On that day so many years ago, and throughout my time as a student and as an education professional, I have seen the divide between the “traditional” approach to learning and a progressive one based around visual and narrative learning. Visual and narrative learning content has the power to enhance engagement for online instruction by triggering an emotional connection to the material. According to Psychology Today, “Stories continue to hold power in this digital age because the human brain hasn't evolved as fast as technology and it's only through stories that we can connect to the various digital platforms and media messages out there today.” I couldn’t agree more. That was the driving force behind the formation of Genius Produced. At my company, we use the magic of engagement and cinematic language to bring online pedagogy to life.

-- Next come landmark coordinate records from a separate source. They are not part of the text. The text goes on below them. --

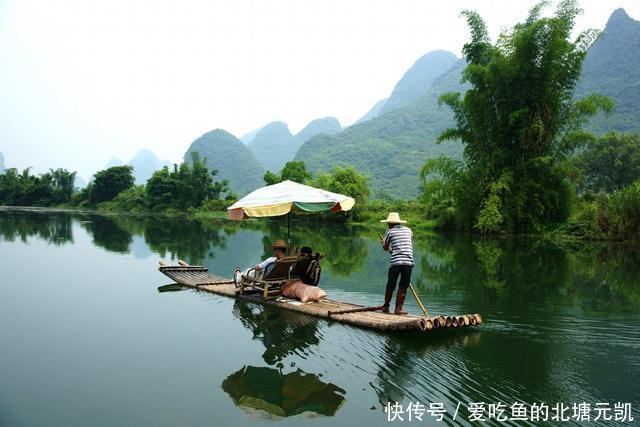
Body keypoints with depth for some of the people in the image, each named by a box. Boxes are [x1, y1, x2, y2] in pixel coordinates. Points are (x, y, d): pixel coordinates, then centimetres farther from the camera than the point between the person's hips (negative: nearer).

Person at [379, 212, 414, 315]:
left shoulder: (390, 232, 5)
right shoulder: (408, 230, 14)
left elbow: (385, 248, 13)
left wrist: (383, 242, 35)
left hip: (395, 261, -1)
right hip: (408, 261, 1)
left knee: (390, 285, 10)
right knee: (403, 287, 5)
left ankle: (386, 306, 23)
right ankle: (398, 308, 4)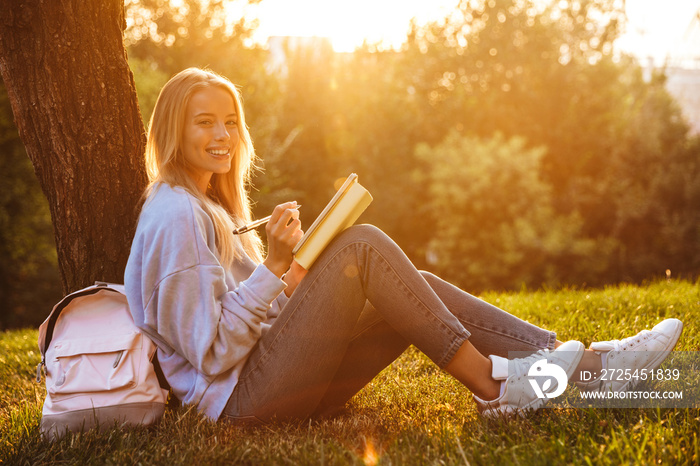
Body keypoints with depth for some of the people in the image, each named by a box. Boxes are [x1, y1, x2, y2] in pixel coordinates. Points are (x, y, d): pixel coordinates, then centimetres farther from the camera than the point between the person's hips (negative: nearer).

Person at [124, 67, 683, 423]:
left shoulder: (209, 207, 20)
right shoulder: (175, 216, -13)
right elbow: (212, 353, -17)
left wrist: (296, 277, 1)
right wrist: (275, 265, -20)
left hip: (274, 380, 9)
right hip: (242, 394, -9)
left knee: (416, 287, -3)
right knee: (363, 244, -21)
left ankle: (589, 363, -10)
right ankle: (490, 384, -17)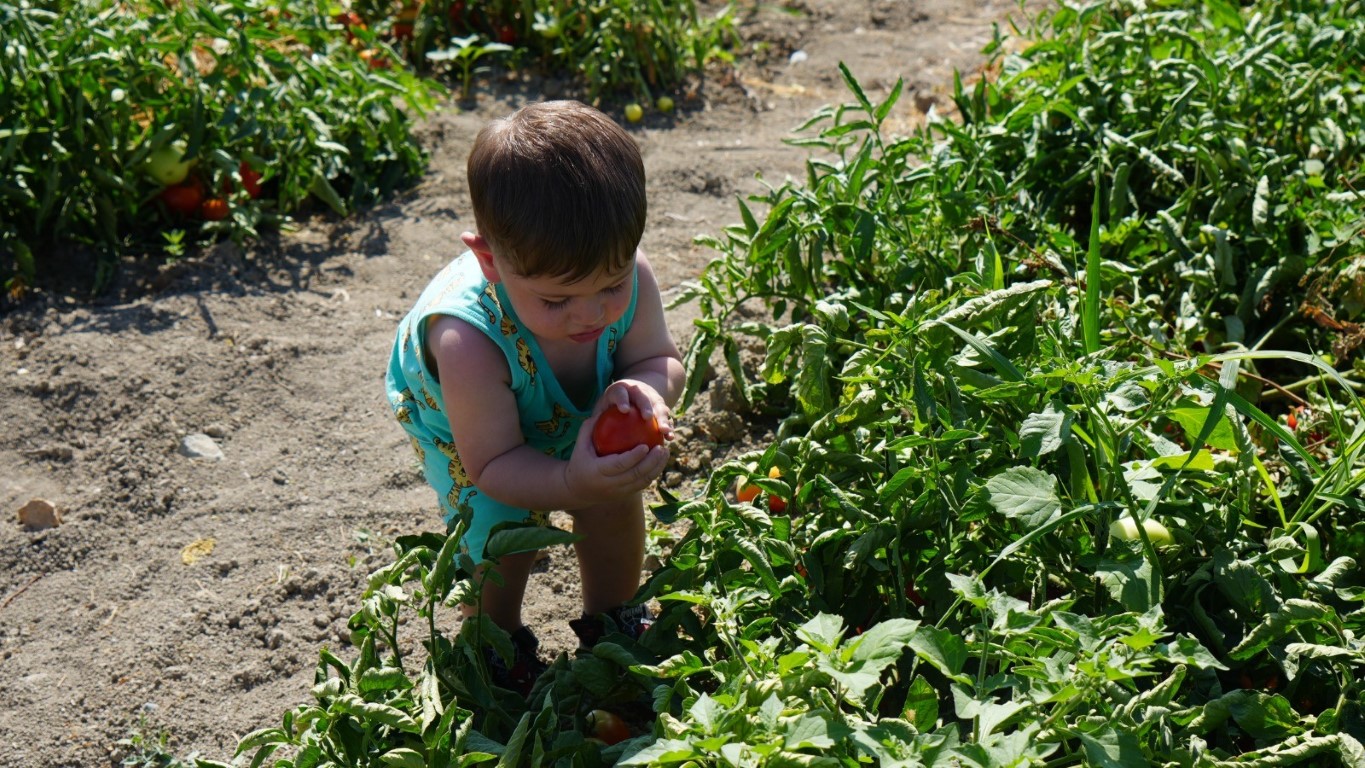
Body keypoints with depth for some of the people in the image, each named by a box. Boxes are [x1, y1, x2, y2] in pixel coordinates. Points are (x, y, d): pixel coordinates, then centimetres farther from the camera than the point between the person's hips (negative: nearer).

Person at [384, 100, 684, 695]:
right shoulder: (469, 341, -48)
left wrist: (644, 391, -42)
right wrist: (571, 484, -55)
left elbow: (660, 359, -17)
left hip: (573, 411, 4)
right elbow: (492, 465, -36)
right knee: (499, 527, -17)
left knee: (615, 498, -1)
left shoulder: (627, 276, -36)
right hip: (456, 423, -4)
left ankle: (610, 616, 31)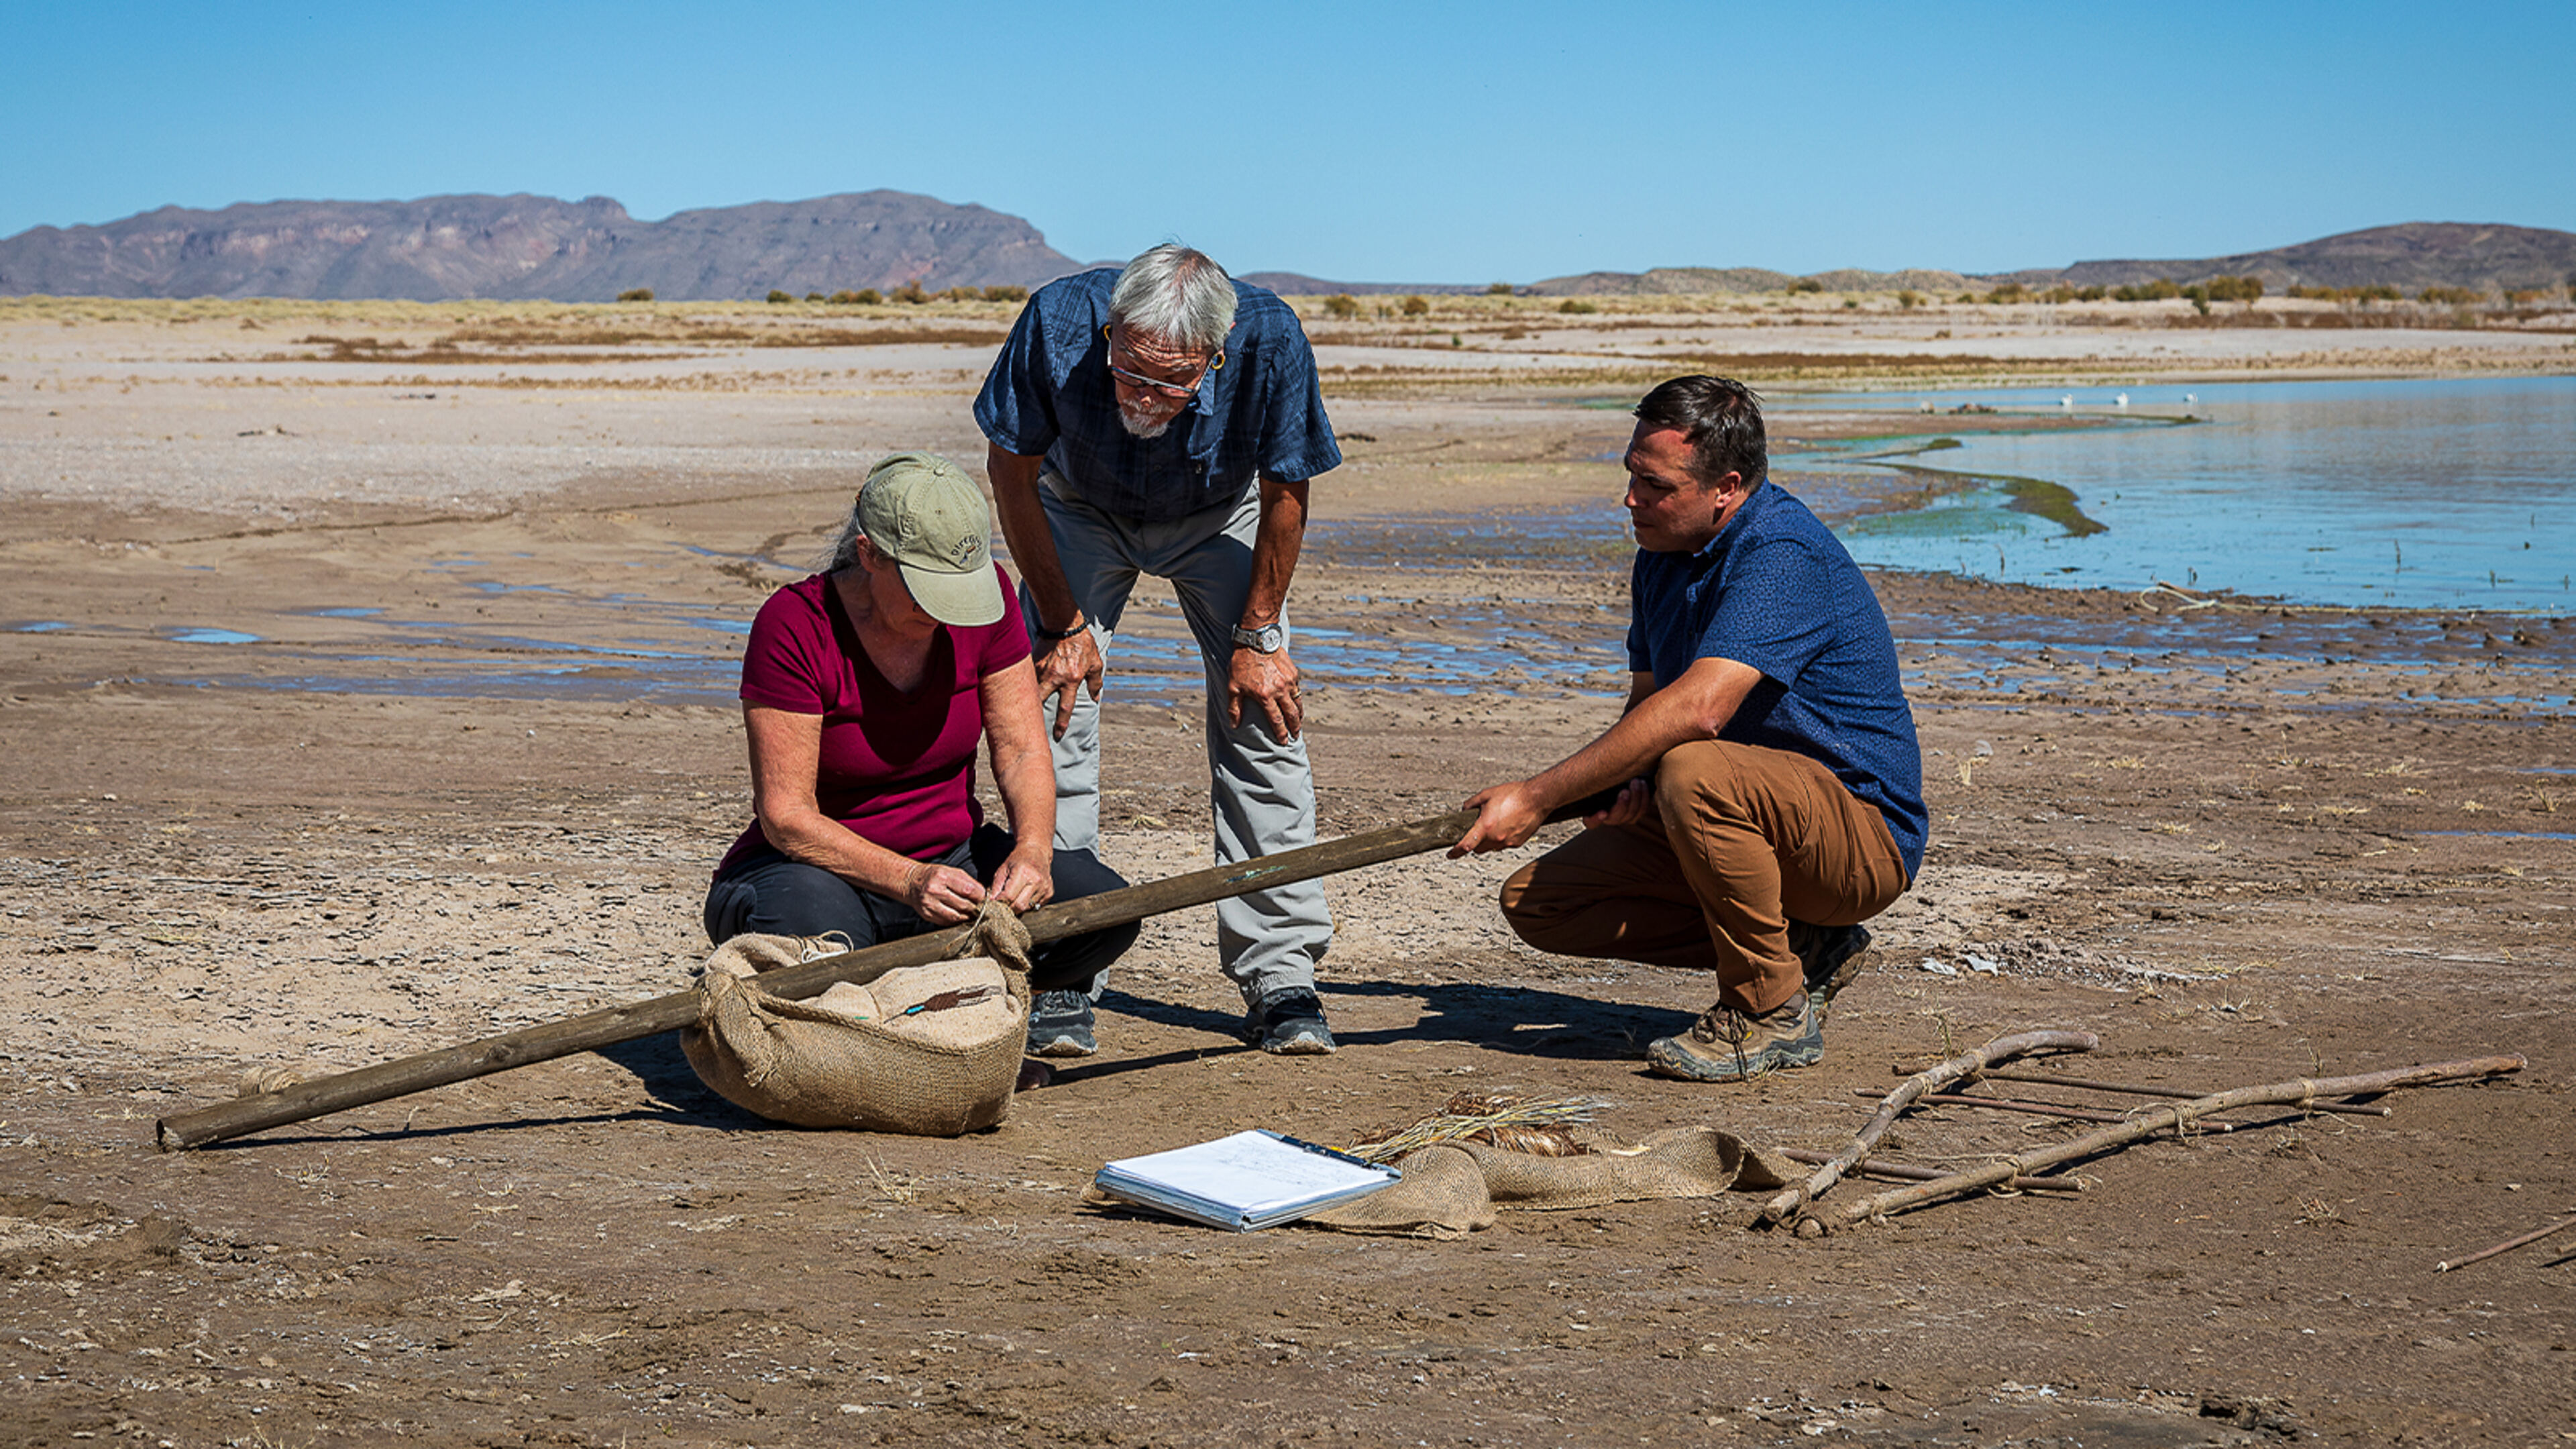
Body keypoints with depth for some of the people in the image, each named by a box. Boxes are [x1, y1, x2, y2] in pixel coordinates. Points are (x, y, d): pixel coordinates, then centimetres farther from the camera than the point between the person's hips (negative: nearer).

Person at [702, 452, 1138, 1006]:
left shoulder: (985, 591, -7)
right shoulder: (794, 627, -21)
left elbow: (1023, 753, -4)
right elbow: (785, 815, -22)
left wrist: (1032, 850, -25)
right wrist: (911, 882, -35)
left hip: (953, 860, 4)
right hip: (823, 867, -4)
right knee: (814, 921, -40)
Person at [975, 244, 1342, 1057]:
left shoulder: (1270, 341, -37)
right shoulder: (1058, 321, -37)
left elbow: (1285, 494, -18)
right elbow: (1012, 472, -19)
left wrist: (1255, 638, -13)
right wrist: (1064, 623, -17)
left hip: (1218, 517, 0)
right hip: (1081, 510, 0)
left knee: (1260, 708, -10)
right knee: (1056, 699, -13)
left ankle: (1280, 974, -3)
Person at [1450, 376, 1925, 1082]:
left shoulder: (1783, 554, -23)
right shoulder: (1662, 556, 7)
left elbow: (1697, 709, -35)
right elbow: (1647, 701, 15)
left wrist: (1537, 797, -33)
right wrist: (1629, 785, -9)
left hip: (1863, 833, -9)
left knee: (1697, 771, -38)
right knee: (1536, 900, -3)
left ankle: (1774, 1009, -17)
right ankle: (1799, 946, 2)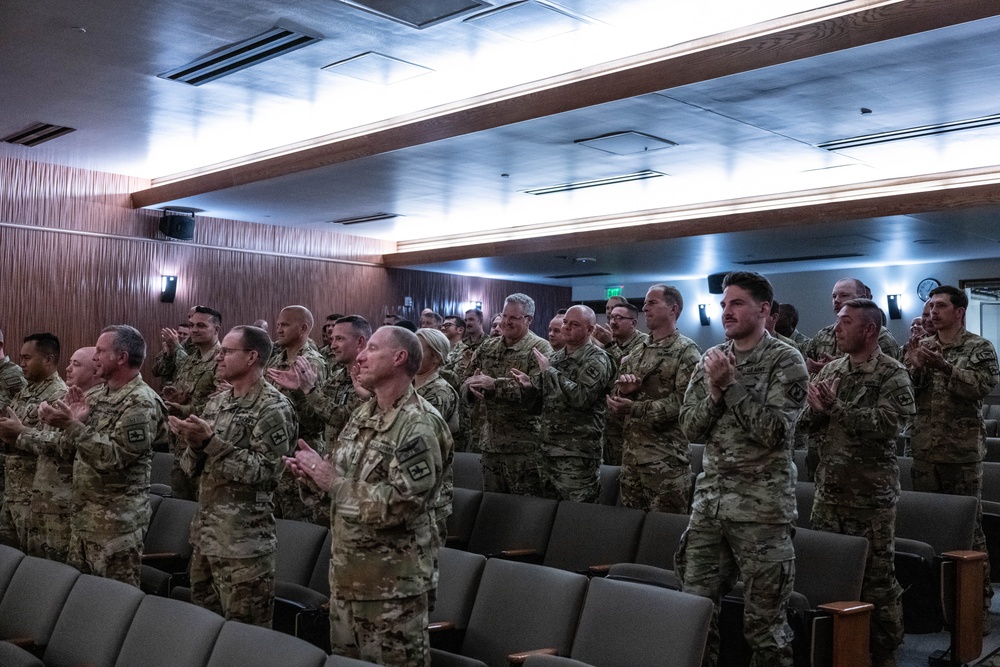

Think of it like this: it’s infinitely easier to remember the gist of a story and its lessons than it is to commit a list of miscellaneous facts to memory. Research shows, “63% of people remembered facts better when presented within the context of a story, whereas only 5% remembered the information when presented in a traditional learning format.”
In general, eLearners are application and results driven, so by mirroring their reality through storytelling or the use of innovative presentation styles, the content provides relevance, helping the learner understand the value in his or her own life - i.e. ‘What’s in it for me?’ Additionally, these approaches make it easier to learn complex and abstract concepts with anecdotes and analogies.
From a Jacques Cousteau documentary to something like MIT’s Virtual Reality Scuba Diving Simulator or an exclusive Genius Produced immersive educational experience, there are many flavors of media that can be used to build upon the curriculum and improve the outcomes for learners everywhere. As educators, we can find new ways to reach our students.